Dans le même temps, les exportations sont restées quasiment stables à 1,6 milliard de dirhams. Cette différence de rythme a porté le déficit commercial pharmaceutique à 10,3 milliards de dirhams en 2025.
La tendance s’est également poursuivie en 2026. À fin juillet, les importations de médicaments et autres produits pharmaceutiques avaient progressé de 14,8 %, pour atteindre 8,59 milliards de dirhams, selon les données de l’Office des Changes.
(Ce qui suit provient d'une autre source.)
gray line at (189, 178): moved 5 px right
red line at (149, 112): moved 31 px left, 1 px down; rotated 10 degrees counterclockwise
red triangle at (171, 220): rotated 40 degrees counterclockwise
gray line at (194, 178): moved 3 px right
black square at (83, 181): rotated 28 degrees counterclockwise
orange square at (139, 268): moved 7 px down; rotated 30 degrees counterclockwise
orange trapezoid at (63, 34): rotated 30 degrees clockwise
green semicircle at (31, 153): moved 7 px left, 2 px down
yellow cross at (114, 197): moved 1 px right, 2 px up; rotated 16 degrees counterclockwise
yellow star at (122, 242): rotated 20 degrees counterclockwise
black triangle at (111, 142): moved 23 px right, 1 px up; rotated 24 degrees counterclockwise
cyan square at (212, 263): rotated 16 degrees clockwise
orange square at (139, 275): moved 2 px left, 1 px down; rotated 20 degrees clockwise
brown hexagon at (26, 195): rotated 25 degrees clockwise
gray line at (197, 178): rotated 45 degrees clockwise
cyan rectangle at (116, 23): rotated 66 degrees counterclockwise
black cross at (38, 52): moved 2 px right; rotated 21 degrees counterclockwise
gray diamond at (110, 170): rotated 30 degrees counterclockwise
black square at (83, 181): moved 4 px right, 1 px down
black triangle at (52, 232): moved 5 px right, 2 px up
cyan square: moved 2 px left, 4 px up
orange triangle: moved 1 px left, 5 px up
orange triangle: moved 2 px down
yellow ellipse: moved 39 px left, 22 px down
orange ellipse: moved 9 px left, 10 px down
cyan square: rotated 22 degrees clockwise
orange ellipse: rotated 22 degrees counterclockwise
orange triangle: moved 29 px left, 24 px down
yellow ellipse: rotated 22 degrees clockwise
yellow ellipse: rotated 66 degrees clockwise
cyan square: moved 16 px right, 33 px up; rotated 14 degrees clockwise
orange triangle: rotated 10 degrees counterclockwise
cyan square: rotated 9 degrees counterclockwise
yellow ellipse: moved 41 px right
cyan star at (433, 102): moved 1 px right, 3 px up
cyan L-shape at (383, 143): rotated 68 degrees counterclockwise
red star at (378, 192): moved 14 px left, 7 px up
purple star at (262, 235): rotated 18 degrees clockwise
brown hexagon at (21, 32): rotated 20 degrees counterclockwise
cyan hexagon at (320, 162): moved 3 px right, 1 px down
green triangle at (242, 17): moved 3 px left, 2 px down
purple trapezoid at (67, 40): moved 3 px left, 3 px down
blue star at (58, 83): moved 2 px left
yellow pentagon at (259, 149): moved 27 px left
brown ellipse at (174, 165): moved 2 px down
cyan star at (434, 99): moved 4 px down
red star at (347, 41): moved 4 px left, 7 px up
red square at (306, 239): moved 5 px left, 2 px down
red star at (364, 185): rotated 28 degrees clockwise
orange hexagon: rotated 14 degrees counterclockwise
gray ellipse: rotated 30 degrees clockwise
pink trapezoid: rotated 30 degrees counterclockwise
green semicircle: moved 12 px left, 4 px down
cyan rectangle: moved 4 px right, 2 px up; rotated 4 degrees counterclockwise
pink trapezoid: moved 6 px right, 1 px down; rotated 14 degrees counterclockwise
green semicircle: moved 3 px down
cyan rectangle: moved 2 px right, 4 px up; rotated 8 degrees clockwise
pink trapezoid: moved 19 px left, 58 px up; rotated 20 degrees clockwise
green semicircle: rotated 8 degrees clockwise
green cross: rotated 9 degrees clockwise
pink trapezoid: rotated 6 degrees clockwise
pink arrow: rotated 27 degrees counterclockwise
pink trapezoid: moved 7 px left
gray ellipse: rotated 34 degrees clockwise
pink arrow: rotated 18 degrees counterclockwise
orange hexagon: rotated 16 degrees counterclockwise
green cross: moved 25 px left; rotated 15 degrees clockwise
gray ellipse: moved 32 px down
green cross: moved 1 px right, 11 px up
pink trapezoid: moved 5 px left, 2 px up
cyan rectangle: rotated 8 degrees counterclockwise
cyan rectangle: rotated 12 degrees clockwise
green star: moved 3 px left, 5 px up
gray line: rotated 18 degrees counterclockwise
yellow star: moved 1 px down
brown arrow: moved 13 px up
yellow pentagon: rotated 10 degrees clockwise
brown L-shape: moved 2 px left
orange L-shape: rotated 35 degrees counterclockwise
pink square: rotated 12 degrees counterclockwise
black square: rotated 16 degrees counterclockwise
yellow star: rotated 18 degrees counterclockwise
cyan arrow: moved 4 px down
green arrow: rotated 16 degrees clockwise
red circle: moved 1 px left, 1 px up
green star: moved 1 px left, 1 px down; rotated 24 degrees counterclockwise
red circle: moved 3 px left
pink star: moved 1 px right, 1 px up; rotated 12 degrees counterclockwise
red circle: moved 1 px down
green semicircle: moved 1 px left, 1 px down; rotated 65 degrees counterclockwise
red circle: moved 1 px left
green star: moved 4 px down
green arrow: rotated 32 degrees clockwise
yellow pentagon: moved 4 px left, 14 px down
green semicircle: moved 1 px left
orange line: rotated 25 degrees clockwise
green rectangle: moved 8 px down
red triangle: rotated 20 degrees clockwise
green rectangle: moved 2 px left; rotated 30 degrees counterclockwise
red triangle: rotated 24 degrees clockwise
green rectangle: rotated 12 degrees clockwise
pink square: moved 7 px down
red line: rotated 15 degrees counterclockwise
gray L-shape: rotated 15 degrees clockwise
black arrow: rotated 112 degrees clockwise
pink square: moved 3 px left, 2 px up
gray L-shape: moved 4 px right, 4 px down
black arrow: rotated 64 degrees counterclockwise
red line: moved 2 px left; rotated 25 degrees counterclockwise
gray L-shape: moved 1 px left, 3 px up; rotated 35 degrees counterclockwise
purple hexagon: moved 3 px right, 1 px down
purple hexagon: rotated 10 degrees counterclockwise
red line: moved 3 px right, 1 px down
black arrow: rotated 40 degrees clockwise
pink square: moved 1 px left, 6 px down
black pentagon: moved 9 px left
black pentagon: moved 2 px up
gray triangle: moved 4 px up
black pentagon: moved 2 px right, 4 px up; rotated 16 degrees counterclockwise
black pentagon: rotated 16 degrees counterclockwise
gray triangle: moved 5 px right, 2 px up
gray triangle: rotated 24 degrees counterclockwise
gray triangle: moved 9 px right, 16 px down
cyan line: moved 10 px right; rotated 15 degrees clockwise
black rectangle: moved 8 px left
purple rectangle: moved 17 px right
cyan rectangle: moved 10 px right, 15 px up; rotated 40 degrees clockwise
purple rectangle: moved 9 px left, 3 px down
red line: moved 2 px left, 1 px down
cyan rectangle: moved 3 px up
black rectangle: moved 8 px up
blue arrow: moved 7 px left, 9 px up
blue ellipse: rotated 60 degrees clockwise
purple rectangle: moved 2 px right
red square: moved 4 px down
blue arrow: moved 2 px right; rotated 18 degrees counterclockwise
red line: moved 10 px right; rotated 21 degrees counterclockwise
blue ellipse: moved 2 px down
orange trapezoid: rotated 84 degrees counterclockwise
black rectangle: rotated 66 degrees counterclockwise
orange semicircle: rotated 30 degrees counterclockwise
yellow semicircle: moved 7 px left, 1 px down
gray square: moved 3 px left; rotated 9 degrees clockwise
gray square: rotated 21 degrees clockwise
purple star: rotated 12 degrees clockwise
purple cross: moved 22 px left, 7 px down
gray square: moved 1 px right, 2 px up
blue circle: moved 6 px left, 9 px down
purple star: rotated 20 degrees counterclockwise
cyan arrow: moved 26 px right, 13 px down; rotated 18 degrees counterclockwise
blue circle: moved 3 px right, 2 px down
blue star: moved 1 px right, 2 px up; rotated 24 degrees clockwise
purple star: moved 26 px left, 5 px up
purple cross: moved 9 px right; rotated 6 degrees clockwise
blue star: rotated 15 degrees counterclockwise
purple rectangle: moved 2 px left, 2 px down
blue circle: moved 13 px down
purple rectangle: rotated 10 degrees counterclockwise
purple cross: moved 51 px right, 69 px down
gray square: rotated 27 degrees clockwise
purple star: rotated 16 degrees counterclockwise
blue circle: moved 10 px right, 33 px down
Pourquoi les importations continuent-elles d’augmenter ?
La croissance du marché pharmaceutique constitue l’un des principaux facteurs. Les ventes de médicaments devraient atteindre 38,6 milliards de dirhams en 2026, soit une progression de 7,8 %. À l’horizon 2030, elles pourraient atteindre 46,3 milliards de dirhams.
Cette évolution est notamment portée par la hausse des dépenses de santé par habitant et par une meilleure pénétration du marché. Elle entraîne cependant une demande supplémentaire à laquelle la production locale ne peut pas encore répondre entièrement.
À cela s’ajoutent les mesures destinées à faciliter l’approvisionnement. La loi de finances 2026 a notamment réduit de 30 % à 2,5 % les droits de douane appliqués à 112 médicaments essentiels. Cette mesure vise à améliorer la disponibilité des traitements, mais elle peut aussi favoriser les achats à l’étranger à court terme.
Les génériques pourraient changer la donne
Le développement des médicaments génériques constitue toutefois un levier important pour réduire progressivement cette dépendance. BMI prévoit que ce segment pourrait atteindre 20,7 milliards de dirhams en 2030, avec une croissance annuelle moyenne de 6,3 % entre 2025 et 2030.
Le principal défi reste celui des délais d’autorisation. Les procédures d’AMM peuvent actuellement prendre en moyenne trois ans, alors que l’objectif réglementaire se situe entre neuf et douze mois. Une accélération de ces démarches pourrait ainsi permettre aux fabricants locaux de lancer plus rapidement leurs produits et de mieux concurrencer les fournisseurs étrangers.
Une réforme du secteur en cours
Le cadre réglementaire évolue également. Le projet de loi n°27.26, adopté par la Chambre des conseillers en juin 2026, renforce notamment les prérogatives de l’Agence marocaine des médicaments et des produits de santé en matière d’autorisation, de contrôle, d’inspection et de pharmacovigilance.
Cette réforme doit aussi accompagner la démarche visant à atteindre le niveau de maturité réglementaire 3 de l’Organisation mondiale de la santé. L’objectif est notamment de renforcer la fiabilité du système de régulation et de soutenir le développement de l’industrie pharmaceutique.
Un enjeu de souveraineté pharmaceutique
Le déficit commercial pharmaceutique met ainsi en évidence un paradoxe. Les mesures destinées à améliorer l’accès aux médicaments et à prévenir les pénuries peuvent, dans l’immédiat, stimuler les importations. À plus long terme, la montée en puissance de la production locale et des génériques sera déterminante pour inverser cette tendance.
Le marché dispose déjà d’une base industrielle importante, mais reste dépendant de l’étranger pour plusieurs intrants essentiels. La réduction durable du déficit passera donc par le renforcement de la production nationale, l’accélération des procédures réglementaires et le développement de capacités permettant de mieux couvrir la demande intérieure.